# Resistors in series and parallel

## How to obtain equivalent resistor value of resistors in series

To implement a circuit with **resistors in series** you have to connect one resistor after the other one. (see the image). The equivalent resistor value of the resistors connected in series is equal to the addition of all resistor’s values.

In this case, the current flowing through all resistors is the same. Then:

*RTS (series equivalent resistor value) = R1+R2+R3*

The electric current value in the equivalent circuit can be calculated using the Ohm’s law. (I = V/RTS). This current has the same value as the current on the original circuit.

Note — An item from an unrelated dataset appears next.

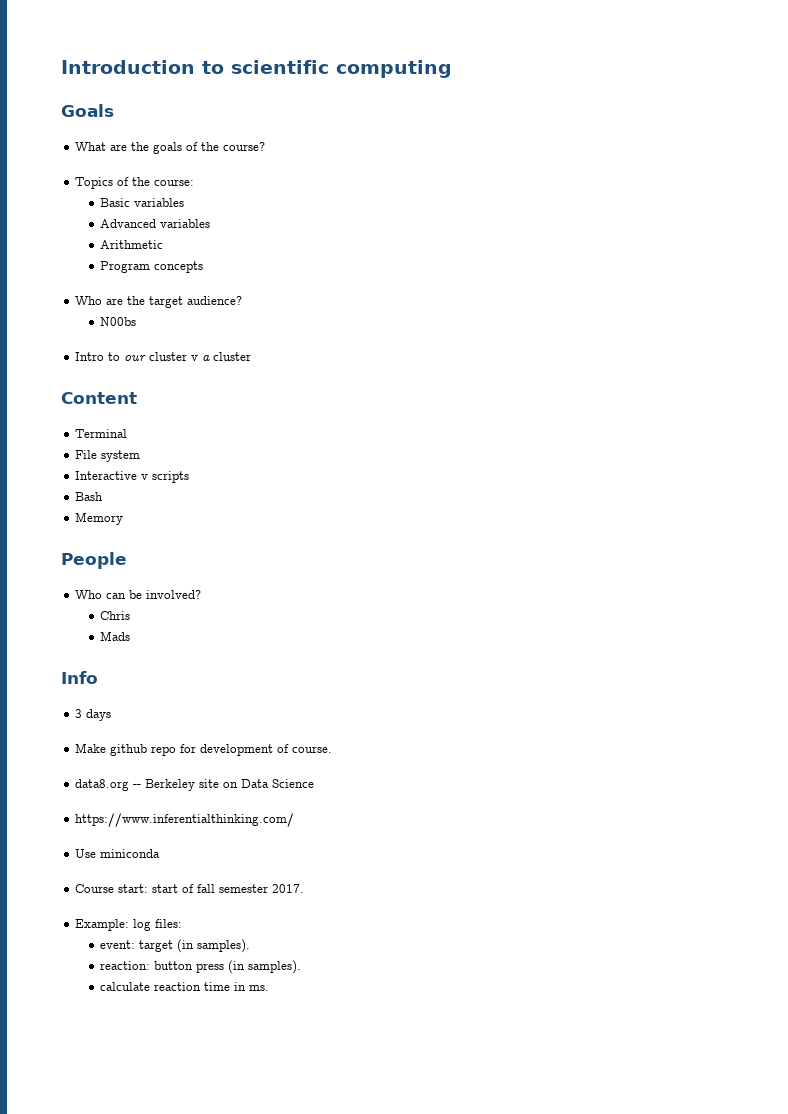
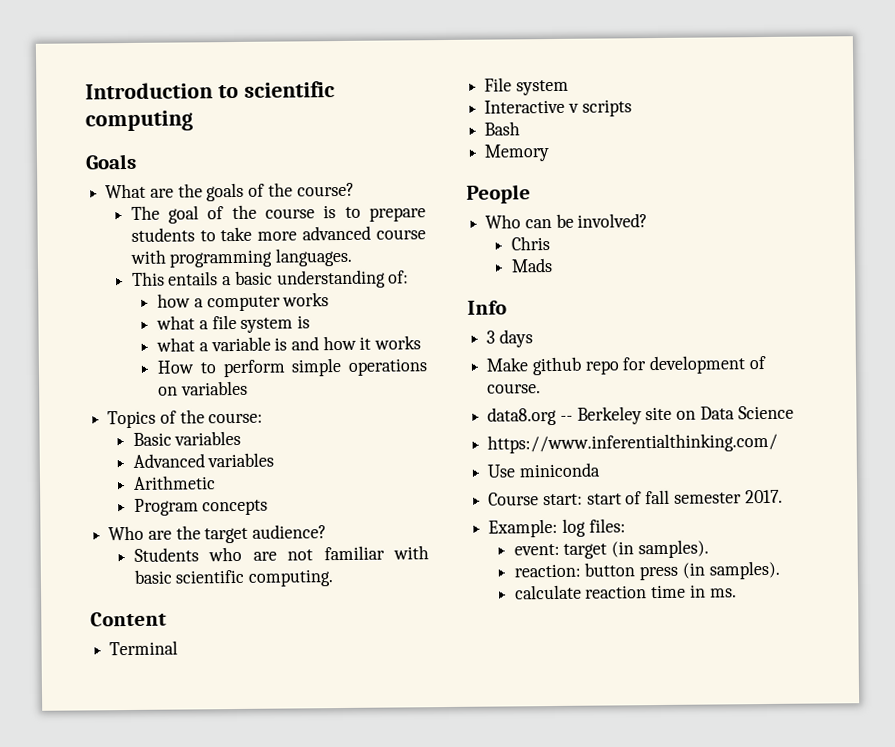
(266, 146) none -> [130,204,427,224] [130,225,427,242] [129,247,353,268] [131,269,410,289] [157,292,330,312] [156,314,311,333] [156,335,422,352] [157,357,428,378] [158,380,248,396] // The goal of the course is to prepare students to take more advanced course with programming languages. // This entails a basic understanding of: // how a computer works // what a file system is // what a variable is and how it works // How to perform simple operations on variables
[100,317,137,326] [75,352,252,361] N00bs // Intro to our cluster v a cluster -> [133,545,429,562] [133,569,334,587] Students who are not familiar with basic scientific computing.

Knowing the current that flows through the circuit, you can get the voltage across each resistor in the original circuit using the Ohm’s law.

- Voltage on R1 is V1 = I x R1
- Voltage on R2 is V2 = I x R2
- Voltage on R3 is V3 = x I R3

You can also find the voltage in a specific resistor using the voltage divider formula.

## How to obtain equivalent resistor value of resistors in parallel

On the series resistor circuit the current has only one path to go from the positive to the negative battery terminal. In a parallel resistor circuit the current supplied by the voltage source is divided in several paths.

If 2 or more **resistors in parallel** as shown in the picture, the current supplied by the voltage source is divided and the value of the current in each resistor depends on the resistor value. Using the Ohm’s law for each resistor:

I1 = V/R1, I2 = V/R2, I3 = V/R3

The value of the equivalent resistance of the resistors in parallel is obtained with the formula: (for a 3 resistor circuit)

*RTP (total parallel resistor value) = 1/(1/R1 + 1/R2 + 1/R3)*

Showing the same formula in a slightly different way, we get: 1/RTP = 1/R1 + 1/R2 + 1/R3.

The total current delivered by the source is the addition of the individual currents in each resistor. The value of this current has the same value as the current in the equivalent resistor.

Then the current supplied by the voltage source is I = I1 + I2 + I3

If we use the conductance formula G = 1/R. (The conductance is the inverse of the resistance and its unit is Siemens), we can rewrite the above formula to obtain: GTP = G1 + G2 + G3. The equivalent conductance is the addition of conductance.

The equivalent conductance is the addition of the inverse resistors value. GTP = 1/R1 + 1/R2 + 1/R3

As we may already know, the total conductance is the inverse of the total resistance GTP = 1/RTP. Clearing the last formula for RTP, we obtain RTP = 1/GTP wish is the equivalent resistor value of a set of resistors in parallel.